▶ [DOCUMENT SECTION]
Suing the victims of a mass shooting seems bad enough, but an attorney for MGM Resorts asserts that it’s for their own good.
After one of the deadliest attacks in U.S. history during an October 2017 country music concert in Las Vegas, the company that operated the show (and owned the building where the gunman fired from) is looking to decrease its liability.
MGM Resorts International, which is facing a barrage of lawsuits over the shooting, responded Friday by naming more than 1,000 of the shooting victims as defendants in two lawsuits of its own. The entertainment giant is not seeking monetary damages but, citing a federal law, asks the courts to protect it from legal actions filed by the victims.
In a statement to CNN, MGM Resorts called the shooting “the despicable act of one evil individual” and said its lawsuits, filed Friday in US District Courts for Nevada and Central California, are intended to benefit the victims and help them heal.
“The Federal Court is an appropriate venue for these cases and provides those affected with the opportunity for a timely resolution,” said Debra DeShong, spokeswoman for MGM Resorts. “Years of drawn-out litigation and hearings are not in the best interest of victims, the community and those still healing.”
Victims and families spoke out during a press conference, sharing their grief and the shock that the countersuit has created for survivors.

▶ [INFORMATION SUPPLIED]
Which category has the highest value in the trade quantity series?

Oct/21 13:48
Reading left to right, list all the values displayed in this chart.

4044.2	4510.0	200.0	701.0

▶ [TASK A]
Using the article on MGM Resorts' lawsuits against shooting victims, answer each question in a few words:
(i) How many of the shooting victims did MGM Resorts name as defendants?
(ii) In which two federal courts did MGM Resorts file its lawsuits?
(iii) Who is identified as the spokeswoman for MGM Resorts?
▶ [TASK B] Write the next few paragraphs of the article on MGM Resorts' lawsuits against shooting victims, beginning after its final sentence.
None of the material is needed for this work.

▶ [ANSWER SECTION A]
(i) More than 1,000
(ii) The US District Courts for Nevada and Central California
(iii) Debra DeShong

▶ [ANSWER SECTION B]
“It brings it all up again, and takes me right back to being helpless,” said Jason McMillan, who was paralyzed from the waist down in the attack.
“Hearing that I’m being sued — it’s not only insulting, it enrages me to think that this company can just try to skip out on their responsibilities and their liability for what happened.”
McMillan vowed not to back down in the fight against the company.
Families that lost loved ones call the move “outrageous.”
Joyce Shipp, 72, whose 50-year-old daughter Laura Shipp was killed in the shooting, said she was still learning to cope with the aftermath.
“I wasn’t at the concert but I live it every day. Every time we go outside we see Mandalay Bay. It’s hard to get that out of your head,” she said.
“The fact that [MGM is] trying to sue us — it’s outrageous,” she added. “That they would have the audacity to put me through that again — It’s like being kicked again to the ground.”
MGM responded to the outcry with a statement defending its legal strategy while offering sympathy for victims.
In response to the press conference, MGM spokesperson Debra DeShong provided the following statement:
“It is heartbreaking to hear these personal accounts of an unspeakable tragedy. We grieve with all of the victims. No one wins from endless litigation and it will not change the fact that one person is responsible for this horrendous act of violence and he took his own life rather than face justice.
“Plaintiffs lawyers have filed and refiled dozens of lawsuits, in multiple jurisdictions, in state and federal court. Resolving each case individually would require years of testimony from victims, first responders and employees. We believe Congress determined these cases should be in federal court and that getting everyone in the same court, is the best and fastest way to resolve these cases. As we have said from the beginning, we filed actions involving individuals who have retained attorneys and either have sued or threatened to sue.”
On Twitter, users were disgusted by MGM’s legal action.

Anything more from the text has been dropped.